For Competitive Programming (CC3036) at the University of Porto I got to write a few problems, and this one — SoulMate Roulette — is my favourite.

It started from Randall Munroe's ninth What If? post, where he works out that if everyone really had a single soul mate somewhere in the world, the odds of ever bumping into them would be hopeless. The premise of the problem runs with that, tongue firmly in cheek: society decides to brute-force romance by photographing everyone's eyes, and asks you — a competent computer scientist — to write the program that scores how likely any two people are to be soul mates. Every time a camera fills up you receive its memory card, each holding 1337 eyes stored as 42×42 BMP edge images stitched back to back.

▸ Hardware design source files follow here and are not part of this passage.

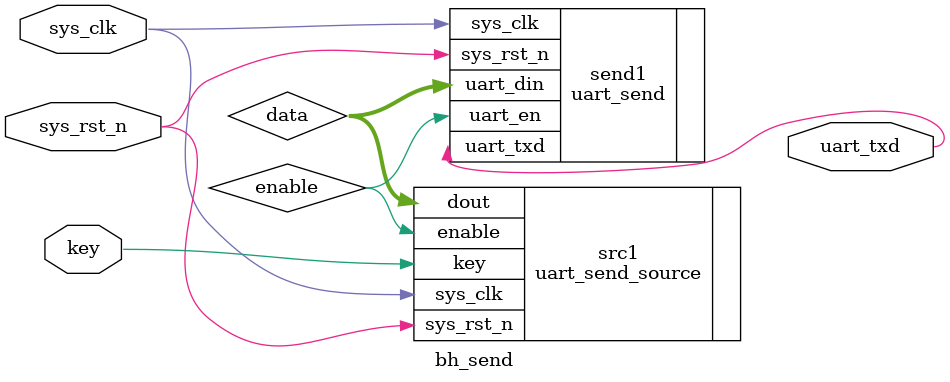
<source format=v>


module bh_send(
  input sys_clk,
  input sys_rst_n,
  input key,
  output uart_txd
);


//-----------------------------------------
// Parameters definition
//-----------------------------------------
wire enable;
wire [7:0] data;


//-----------------------------------------
// Module connect
//-----------------------------------------

uart_send_source src1(
  .sys_clk(sys_clk),
  .sys_rst_n(sys_rst_n),
  .key(key),
  .enable(enable),
  .dout(data)
);


uart_send send1(
  .sys_clk(sys_clk),
  .sys_rst_n(sys_rst_n),
  .uart_en(enable),
  .uart_din(data),
  .uart_txd(uart_txd)
);


endmodule

</source>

Underneath the silliness it's a clean all-pairs similarity problem. You parse the raw BMPs (each is exactly 398 bytes, so you don't even need the magic bytes to find where one photo ends and the next begins), measure how alike two eye shapes are with the Hausdorff distance, and output every pairing sorted by likelihood — breaking ties by input order, because of course people are born with two eyes. And, since government data is government data, some of the photos turn out to be of closed eyelids: on invalid input you bail out and print a few lines of Tim Minchin instead of a result.

That is the kind of problem I most enjoy setting: a daft premise wrapped around a genuine algorithmic core, with a sneaky amount of careful byte-level I/O hiding in the corners.

The full statement, a reference solution, an input generator and example I/O are all here:

There's now a companion problem in the same place — Notas Emoji — which I finally got around to finishing: a grade sheet accidentally run through an emoji encoder that you have to decode back to plain text in C.